TEXT SHOWN:

· · · ·

Curiosity is not a crime (although I hear it’s killed a cat or two), but it can have some pretty dire consequences. In “The Kids Are All Right” one family of four suffers from the repercussions of some curious choices.
In this beautifully simple comedy, directed and co-written by Lisa Cholodenko, we enter the imperfect, yet comfortingly routine world of a mostly average middle class family.
This film has everything you’d expect from a California comedy…wine glasses in hand, Crate and Barrel decor, and an uncomplicated plot line.
Here’s the twist, these characters are real. Even in their most heated moments nothing is over the top or overly tragic.
Nic (Annette Bening) is a straight-laced, slightly over-protective doctor, while Jules (Julianne Moore) is a bit more of a free spirit who’s just decided to break into the landscaping market.
“The Moms,” as their children, Laser (Josh Hutcherson) and Joni (Mia Wasikowska), like to call them, are as mis-matched as you can imagine and that’s exactly what makes this couple, married for more than 20 years, perfect for each other.

· · · ·

Answer these questions from the film review:
1. Who directed and co-wrote "The Kids Are All Right"?
2. What is Nic's profession?
3. How long have Nic and Jules been married?
The rows that come next are drawn from a source other than the review.

· · · ·

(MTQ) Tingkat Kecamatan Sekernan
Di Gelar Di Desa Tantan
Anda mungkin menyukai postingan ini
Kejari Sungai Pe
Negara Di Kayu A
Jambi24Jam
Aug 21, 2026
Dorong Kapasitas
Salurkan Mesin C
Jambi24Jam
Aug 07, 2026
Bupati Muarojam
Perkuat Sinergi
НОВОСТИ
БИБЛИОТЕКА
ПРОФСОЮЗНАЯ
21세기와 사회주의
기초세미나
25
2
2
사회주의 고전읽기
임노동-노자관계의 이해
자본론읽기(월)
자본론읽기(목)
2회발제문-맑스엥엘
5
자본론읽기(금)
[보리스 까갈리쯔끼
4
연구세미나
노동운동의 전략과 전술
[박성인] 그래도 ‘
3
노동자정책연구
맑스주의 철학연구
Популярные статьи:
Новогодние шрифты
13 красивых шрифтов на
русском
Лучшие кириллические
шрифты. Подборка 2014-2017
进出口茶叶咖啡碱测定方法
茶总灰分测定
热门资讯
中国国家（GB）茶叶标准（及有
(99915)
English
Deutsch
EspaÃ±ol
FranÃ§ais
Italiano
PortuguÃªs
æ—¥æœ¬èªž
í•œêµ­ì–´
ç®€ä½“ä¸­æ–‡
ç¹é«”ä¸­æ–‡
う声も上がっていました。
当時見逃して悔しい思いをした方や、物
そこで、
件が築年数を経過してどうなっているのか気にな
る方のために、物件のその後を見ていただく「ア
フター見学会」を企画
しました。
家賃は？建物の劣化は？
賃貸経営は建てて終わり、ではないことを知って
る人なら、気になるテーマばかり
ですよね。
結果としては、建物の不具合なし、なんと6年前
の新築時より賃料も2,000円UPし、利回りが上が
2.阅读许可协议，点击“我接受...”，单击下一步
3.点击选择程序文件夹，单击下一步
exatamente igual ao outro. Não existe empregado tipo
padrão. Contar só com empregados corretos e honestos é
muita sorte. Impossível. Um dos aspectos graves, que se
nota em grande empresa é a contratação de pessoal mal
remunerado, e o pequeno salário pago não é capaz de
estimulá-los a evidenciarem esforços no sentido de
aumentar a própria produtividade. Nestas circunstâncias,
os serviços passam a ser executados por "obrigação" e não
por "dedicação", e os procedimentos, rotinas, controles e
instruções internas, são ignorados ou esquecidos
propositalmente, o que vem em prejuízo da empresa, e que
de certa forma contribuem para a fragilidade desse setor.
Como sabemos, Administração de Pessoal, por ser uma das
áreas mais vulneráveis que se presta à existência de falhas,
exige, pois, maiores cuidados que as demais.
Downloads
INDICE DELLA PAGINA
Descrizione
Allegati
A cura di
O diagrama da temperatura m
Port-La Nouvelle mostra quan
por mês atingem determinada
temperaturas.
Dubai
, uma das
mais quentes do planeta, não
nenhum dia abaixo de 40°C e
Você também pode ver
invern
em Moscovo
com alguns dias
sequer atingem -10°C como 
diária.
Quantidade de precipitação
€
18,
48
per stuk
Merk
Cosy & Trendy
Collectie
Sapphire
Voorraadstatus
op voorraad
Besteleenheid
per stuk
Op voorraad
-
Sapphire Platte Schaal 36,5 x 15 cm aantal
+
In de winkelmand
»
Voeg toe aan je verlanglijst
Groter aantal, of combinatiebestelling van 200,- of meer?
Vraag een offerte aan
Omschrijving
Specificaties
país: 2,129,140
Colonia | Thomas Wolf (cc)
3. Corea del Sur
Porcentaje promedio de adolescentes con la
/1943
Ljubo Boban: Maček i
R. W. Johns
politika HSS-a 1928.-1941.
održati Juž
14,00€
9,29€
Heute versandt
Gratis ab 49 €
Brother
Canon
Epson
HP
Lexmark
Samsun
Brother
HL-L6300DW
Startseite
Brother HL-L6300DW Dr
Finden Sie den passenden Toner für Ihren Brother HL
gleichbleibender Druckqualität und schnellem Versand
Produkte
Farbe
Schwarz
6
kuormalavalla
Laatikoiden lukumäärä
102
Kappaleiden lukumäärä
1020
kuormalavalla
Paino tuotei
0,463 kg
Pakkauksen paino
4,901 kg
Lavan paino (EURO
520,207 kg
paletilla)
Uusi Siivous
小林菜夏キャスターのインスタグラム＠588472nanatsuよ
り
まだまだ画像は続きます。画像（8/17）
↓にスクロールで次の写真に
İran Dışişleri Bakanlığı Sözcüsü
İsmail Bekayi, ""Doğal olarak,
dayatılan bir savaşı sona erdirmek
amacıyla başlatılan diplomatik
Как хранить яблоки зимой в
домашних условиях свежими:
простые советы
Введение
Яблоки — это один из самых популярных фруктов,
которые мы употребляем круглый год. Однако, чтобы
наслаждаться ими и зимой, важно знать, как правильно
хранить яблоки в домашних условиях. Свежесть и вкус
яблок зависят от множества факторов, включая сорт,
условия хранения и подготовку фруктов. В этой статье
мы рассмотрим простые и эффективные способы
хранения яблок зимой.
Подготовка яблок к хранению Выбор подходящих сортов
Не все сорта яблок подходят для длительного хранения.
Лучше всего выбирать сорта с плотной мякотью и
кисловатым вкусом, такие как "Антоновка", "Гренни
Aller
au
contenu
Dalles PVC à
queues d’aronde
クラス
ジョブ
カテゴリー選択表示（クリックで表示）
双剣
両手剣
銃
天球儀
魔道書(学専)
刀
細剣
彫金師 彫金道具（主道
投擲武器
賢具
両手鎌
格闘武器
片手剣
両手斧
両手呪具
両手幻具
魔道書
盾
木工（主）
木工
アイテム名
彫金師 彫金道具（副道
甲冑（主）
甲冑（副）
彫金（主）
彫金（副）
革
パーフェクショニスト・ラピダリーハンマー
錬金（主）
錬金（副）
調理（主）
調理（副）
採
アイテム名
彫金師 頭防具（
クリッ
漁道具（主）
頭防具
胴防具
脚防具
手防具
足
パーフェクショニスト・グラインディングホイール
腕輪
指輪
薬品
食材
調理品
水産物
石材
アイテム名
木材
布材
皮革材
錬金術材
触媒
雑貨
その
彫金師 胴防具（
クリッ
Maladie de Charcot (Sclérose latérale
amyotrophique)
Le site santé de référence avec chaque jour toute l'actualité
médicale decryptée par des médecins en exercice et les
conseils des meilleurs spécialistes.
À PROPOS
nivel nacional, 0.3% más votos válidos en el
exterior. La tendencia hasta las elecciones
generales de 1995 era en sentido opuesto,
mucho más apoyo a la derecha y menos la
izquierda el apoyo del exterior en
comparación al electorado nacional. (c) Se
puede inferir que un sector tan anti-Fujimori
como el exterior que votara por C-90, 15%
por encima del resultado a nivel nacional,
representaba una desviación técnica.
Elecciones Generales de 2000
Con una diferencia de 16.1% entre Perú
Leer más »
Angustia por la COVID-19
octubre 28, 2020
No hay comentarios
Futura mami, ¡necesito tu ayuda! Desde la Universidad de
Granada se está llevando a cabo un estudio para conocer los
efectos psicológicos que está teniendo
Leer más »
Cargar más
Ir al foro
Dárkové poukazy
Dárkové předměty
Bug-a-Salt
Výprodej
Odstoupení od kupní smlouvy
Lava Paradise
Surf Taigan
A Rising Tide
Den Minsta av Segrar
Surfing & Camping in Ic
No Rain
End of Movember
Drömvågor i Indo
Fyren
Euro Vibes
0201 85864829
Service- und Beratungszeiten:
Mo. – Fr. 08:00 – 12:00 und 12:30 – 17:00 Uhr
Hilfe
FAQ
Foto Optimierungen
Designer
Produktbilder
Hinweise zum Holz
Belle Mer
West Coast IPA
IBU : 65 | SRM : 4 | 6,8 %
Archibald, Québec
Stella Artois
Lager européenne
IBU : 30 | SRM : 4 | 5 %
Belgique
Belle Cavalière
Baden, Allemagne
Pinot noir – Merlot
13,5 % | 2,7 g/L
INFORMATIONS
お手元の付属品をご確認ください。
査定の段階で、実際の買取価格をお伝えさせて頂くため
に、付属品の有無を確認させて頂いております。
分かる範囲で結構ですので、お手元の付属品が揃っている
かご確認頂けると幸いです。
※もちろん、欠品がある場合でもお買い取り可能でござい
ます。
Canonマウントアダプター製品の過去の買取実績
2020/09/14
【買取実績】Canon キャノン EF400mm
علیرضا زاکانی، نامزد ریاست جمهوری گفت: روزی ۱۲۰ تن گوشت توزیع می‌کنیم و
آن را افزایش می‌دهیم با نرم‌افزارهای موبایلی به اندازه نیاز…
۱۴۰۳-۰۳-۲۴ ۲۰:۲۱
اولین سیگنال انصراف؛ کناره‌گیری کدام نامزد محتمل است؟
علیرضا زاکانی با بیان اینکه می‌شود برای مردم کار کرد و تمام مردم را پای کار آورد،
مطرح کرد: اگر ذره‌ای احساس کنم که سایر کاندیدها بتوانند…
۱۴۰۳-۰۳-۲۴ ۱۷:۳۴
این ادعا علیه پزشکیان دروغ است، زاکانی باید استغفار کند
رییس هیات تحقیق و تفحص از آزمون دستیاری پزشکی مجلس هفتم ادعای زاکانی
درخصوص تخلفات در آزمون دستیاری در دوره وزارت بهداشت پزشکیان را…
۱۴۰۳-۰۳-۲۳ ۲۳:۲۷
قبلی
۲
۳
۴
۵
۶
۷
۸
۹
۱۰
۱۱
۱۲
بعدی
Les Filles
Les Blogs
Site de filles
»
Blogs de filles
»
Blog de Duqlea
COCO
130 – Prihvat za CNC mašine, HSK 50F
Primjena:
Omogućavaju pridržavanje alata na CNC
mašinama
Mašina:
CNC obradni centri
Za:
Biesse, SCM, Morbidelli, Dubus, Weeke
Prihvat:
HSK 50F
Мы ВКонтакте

· · · ·

OUTPUT FOR THIS TASK:
1. Lisa Cholodenko
2. She is a doctor.
3. More than 20 years